BEGIN
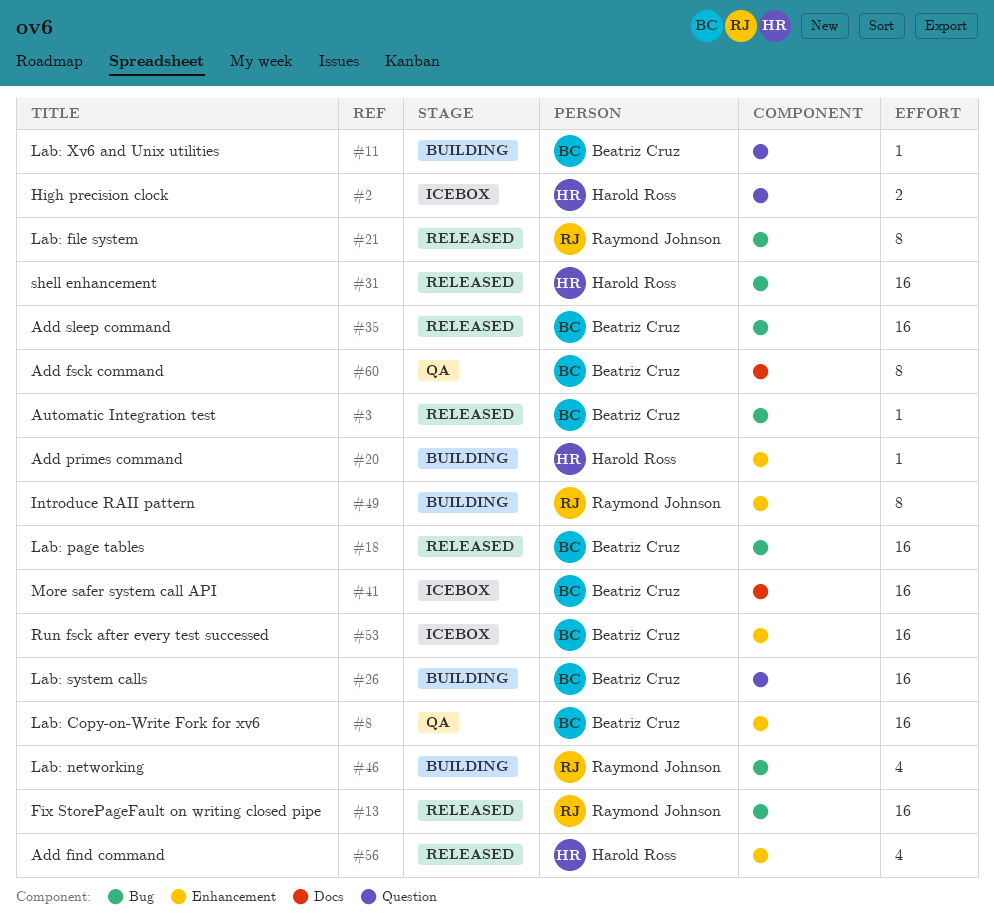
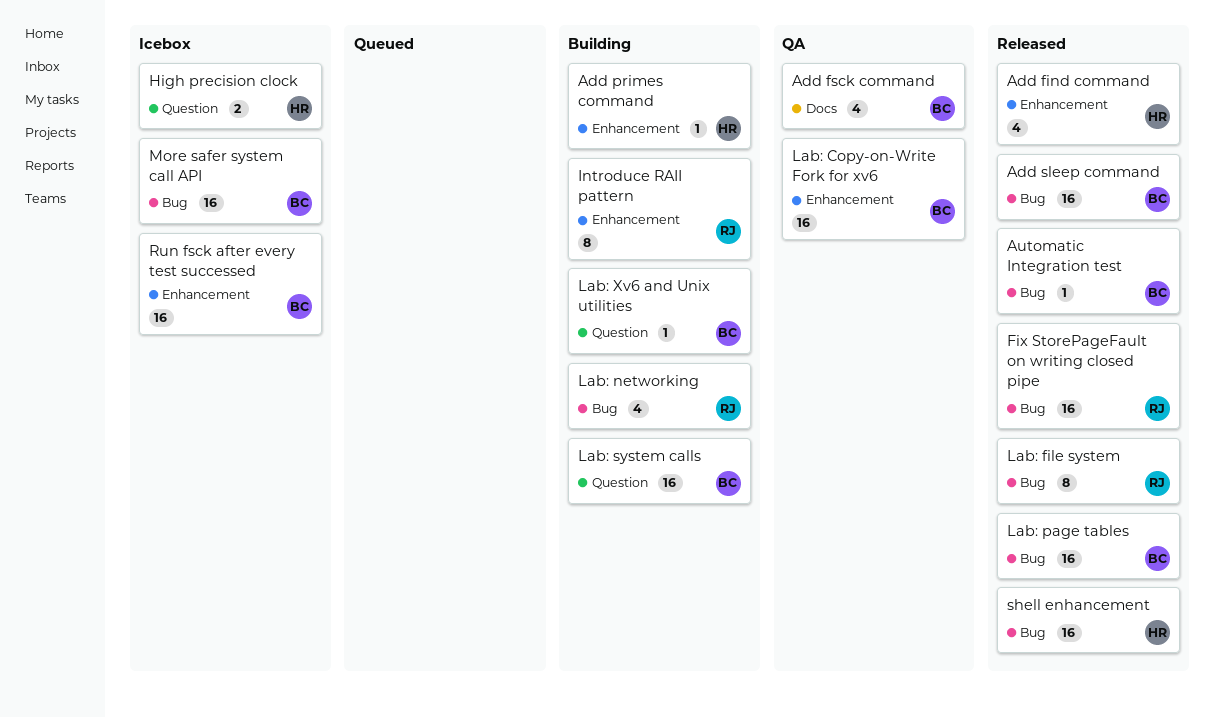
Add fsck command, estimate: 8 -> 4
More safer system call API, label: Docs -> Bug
END
BEGIN
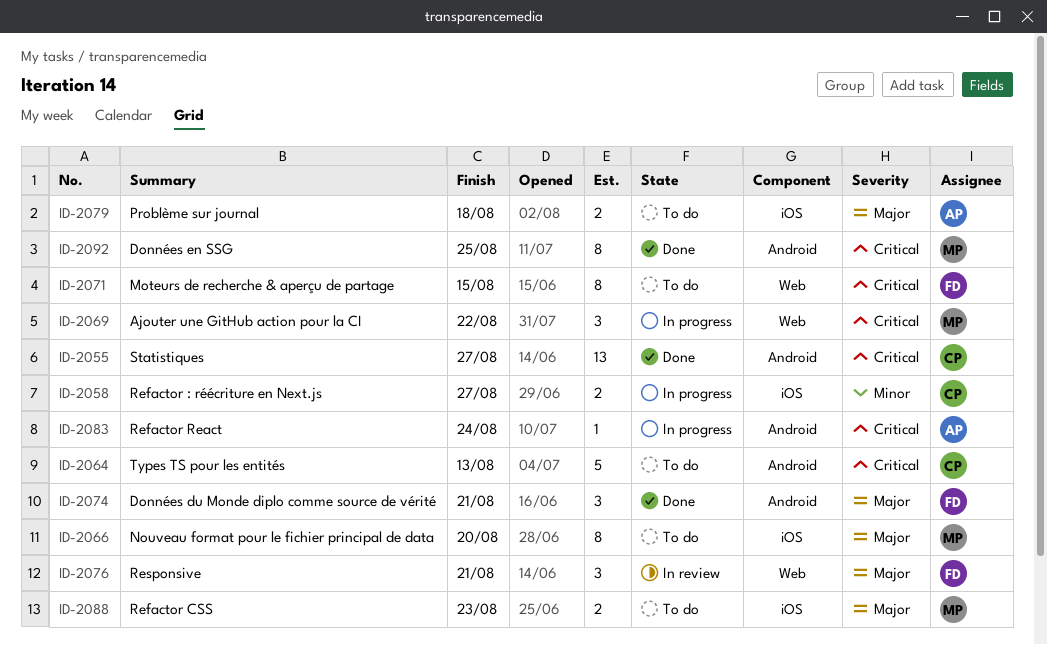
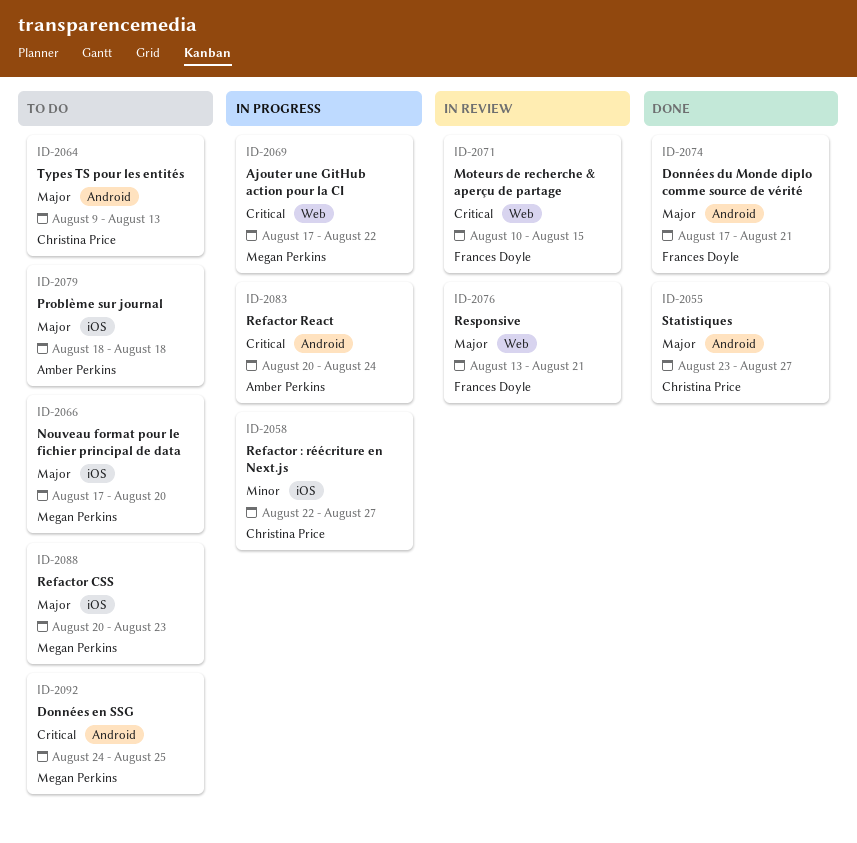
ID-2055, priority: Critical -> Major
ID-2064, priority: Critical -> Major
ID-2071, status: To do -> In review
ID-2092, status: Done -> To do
END
Task prompt. Write down, word for word, the lines above from the one containing "Add fsck command, estimate: 8 -> 4" through the one containing "More safer system", both ends included.

Task output.
Add fsck command, estimate: 8 -> 4
More safer system call API, label: Docs -> Bug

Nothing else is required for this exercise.